Hey all, I have a 96 200SX SER ecu in my turbo G20 and have codes for EGR and rear 02 since I have no egr system or cat. I've searched the forums but cannot find what value resistors I can use to shut these codes off with my JWT ecu. Apparently this unit was flashed for turbo but didn't the installer didn't have JWT do the internal resistor work. I heard I can put a resistor inline for the rear 02 and I can put a certain value resistor into the egr temp sensor plug. Anyone know? Please help if you do.

Yes I did a search here and can't find the answers.


----------



## wes (Apr 30, 2002)

DRAGIN said:


> Hey all, I have a 96 200SX SER ecu in my turbo G20 and have codes for EGR and rear 02 since I have no egr system or cat.

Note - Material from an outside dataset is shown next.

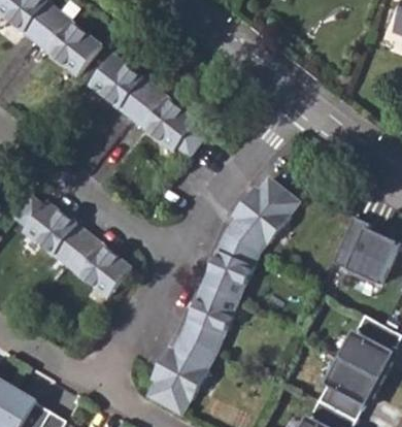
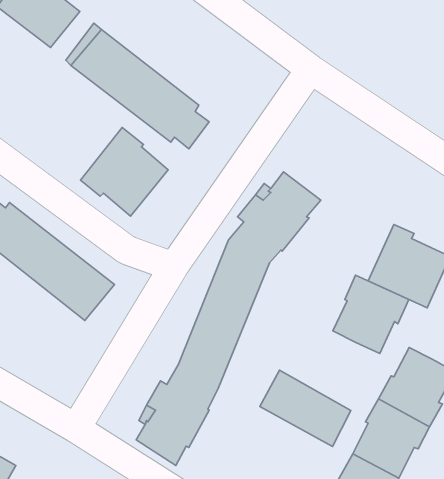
building: none -> [81,128,168,216]
building: none -> [333,275,409,353]
building: none -> [260,370,351,447]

I've searched the forums but cannot find what value resistors I can use to shut these codes off with my JWT ecu. Apparently this unit was flashed for turbo but didn't the installer didn't have JWT do the internal resistor work. I heard I can put a resistor inline for the rear 02 and I can put a certain value resistor into the egr temp sensor plug. Anyone know? Please help if you do.
> 
> Yes I did a search here and can't find the answers.


I do not know the value off hand but the resistor trick does not always work. Anyway if you call JWT directly they should be able to help you with this.


----------



## TJ200SX (Apr 30, 2002)

DRAGIN said:


> Hey all, I have a 96 200SX SER ecu in my turbo G20 and have codes for EGR and rear 02 since I have no egr system or cat. I've searched the forums but cannot find what value resistors I can use to shut these codes off with my JWT ecu. Apparently this unit was flashed for turbo but didn't the installer didn't have JWT do the internal resistor work. I heard I can put a resistor inline for the rear 02 and I can put a certain value resistor into the egr temp sensor plug. Anyone know? Please help if you do.
> 
> Yes I did a search here and can't find the answers.


It's supposed to be a 68k ohm to 70k ohm resistor on the egr temp sensor. It hasn't worked for me yet though.


----------